### Trecho da página

Tantas relíquias históricas perduram desde a conversão de Clóvis, dos heroicos tempos das Cruzadas, do esplendor do gládio e da sabedoria de Carlos Magno, da difusão da Fé por Cluny, das cargas de cavalaria empreendidas pela donzela Santa Joana D'Arc. Muitas tradições veneráveis nos reportam ainda à luta da Casa de Lorena contra a pseudo-reforma protestante, até os últimos fulgores da dinastia dos Capetos. E no plano religioso, em época mais recente, às grandes aparições marianas do século passado, na Rue du Bac, em Salette ou Lourdes.
Em tal epopeia histórica, Paris representou quase que ininterruptamente o principal papel. De um ou outro modo, ela foi o centro e a expressão mais nobre desse grandioso conglomerado humano que constituiu, segundo São Pio X, o povo eleito do Novo Testamento.
A conversão de Paris, por consequência, teve para a França e para a Cristandade uma importância única. Pesquisar os fatos ligados a ela é honrar as próprias origens da Civilização Cristã, além de contribuir para o enriquecimento dos conhecimentos históricos.

######
### Registros listados

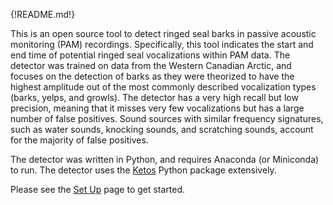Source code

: {!README.md!}

This is an open source tool to detect ringed seal barks in passive acoustic monitoring (PAM) recordings. Specifically, this tool indicates the start and end time of potential ringed seal vocalizations within PAM data. The detector was trained on data from the Western Canadian Arctic, and focuses on the detection of barks as they were theorized to have the highest amplitude out of the most commonly described vocalization types (barks, yelps, and growls). The detector has a very high recall but low precision, meaning that it misses very few vocalizations but has a large number of false positives. Sound sources with similar frequency signatures, such as water sounds, knocking sounds, and scratching sounds, account for the majority of false positives. 

The detector was written in Python, and requires Anaconda (or Miniconda) to run. The detector uses the [Ketos](https://docs.meridian.cs.dal.ca/ketos/introduction.html) Python package extensively.

Please see the [Set Up](SetUp.md) page to get started.



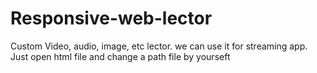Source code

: # Responsive-web-lector
Custom Video, audio, image, etc lector. we can use it for streaming app. Just open html file and change a path file by yourseft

######

Explorando o material
[1] Transcreva do texto sobre a conversão de Paris a passagem que se inicia nas palavras "Em tal epopeia" e termina logo após "do Novo Testamento.".
[2] De acordo com o texto sobre a conversão de Paris, em quais lugares ocorreram as grandes aparições marianas do século passado?
[3] Prossiga o texto sobre a conversão de Paris a partir da última frase apresentada.

Respostas às tarefas
[1]
Em tal epopeia histórica, Paris representou quase que ininterruptamente o principal papel. De um ou outro modo, ela foi o centro e a expressão mais nobre desse grandioso conglomerado humano que constituiu, segundo São Pio X, o povo eleito do Novo Testamento.

[2] Na Rue du Bac, em Salette e em Lourdes.

[3]
Conta Jacques Hillairet, em seu livro "Évocations du Vieux Paris", tomo I, que — segundo antiga legenda cristã, cujo início remonta ao século VI, retomada e desenvolvida no século IX por Hilduíno, Abade de Saint-Denis, e difundida largamente no século XIII por Jacques de Voragine, na célebre "Legenda Áurea"— São Dionísio, Bispo da Santa Igreja, acompanhado por Eleutério e Rústico, veio do sul da França para iniciar a evangelização de Lutécia (nome romano da futura Paris). Vendo a já grande cidade tomada por cultos idólatras e ocupada por ricos patrícios romanos, submetida à possante corporação dos "Nautae Parisiaci", São Dionísio deteve-se à entrada da cidade, no lugar Onde os galo-romanos sepultavam seus mortos.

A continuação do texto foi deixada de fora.